One such area is identification of chemical names with misspellings or errors introduced by optical character recognition. The approach we have taken employs a formal grammar describing the syntax of a systematic name. To provide coverage over the vast majority of organic nomenclature including carbohydrates, amino acids and natural products we have developed a new way of representing the grammar such as to allow an order of magnitude more states than previous efforts1 whilst simultaneously reducing memory consumption. To efficiently perform spelling correction against this grammar we will describe a heuristic spelling correction algorithm.
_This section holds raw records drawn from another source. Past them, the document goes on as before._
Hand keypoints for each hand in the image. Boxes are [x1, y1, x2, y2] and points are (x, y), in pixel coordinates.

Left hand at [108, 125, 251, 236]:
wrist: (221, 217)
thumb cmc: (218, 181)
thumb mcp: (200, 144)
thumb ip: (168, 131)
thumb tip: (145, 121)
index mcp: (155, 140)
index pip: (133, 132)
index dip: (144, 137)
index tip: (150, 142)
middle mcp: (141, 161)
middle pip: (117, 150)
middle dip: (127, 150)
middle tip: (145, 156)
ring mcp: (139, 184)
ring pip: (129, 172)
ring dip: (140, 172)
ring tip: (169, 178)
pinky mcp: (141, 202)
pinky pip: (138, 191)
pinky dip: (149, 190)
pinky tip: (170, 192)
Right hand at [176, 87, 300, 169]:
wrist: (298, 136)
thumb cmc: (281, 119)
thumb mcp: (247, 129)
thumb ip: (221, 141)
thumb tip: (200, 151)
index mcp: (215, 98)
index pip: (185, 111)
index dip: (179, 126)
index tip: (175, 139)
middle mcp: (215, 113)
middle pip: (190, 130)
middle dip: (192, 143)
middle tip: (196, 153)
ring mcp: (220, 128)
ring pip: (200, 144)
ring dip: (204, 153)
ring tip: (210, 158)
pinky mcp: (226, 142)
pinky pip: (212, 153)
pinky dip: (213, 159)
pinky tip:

Another area that remains underexplored is the identification and resolution of chemical line formulae by which we also include domain specific line formulae such as are used to describe oligosaccharides and peptides. We describe the recognition and resolution of these often overlooked chemical entities.
We also show how one can identify entities such as journal and patent references, which can aid in the navigation of semantically enhanced documents.
(1) Sayle, R.; Xie, P. H.; Muresan, S. Improved Chemical Text Mining of Patents with Infinite Dictionaries and Automatic Spelling Correction. J. Chem. Inf. Model. 2011, 52, 51–62.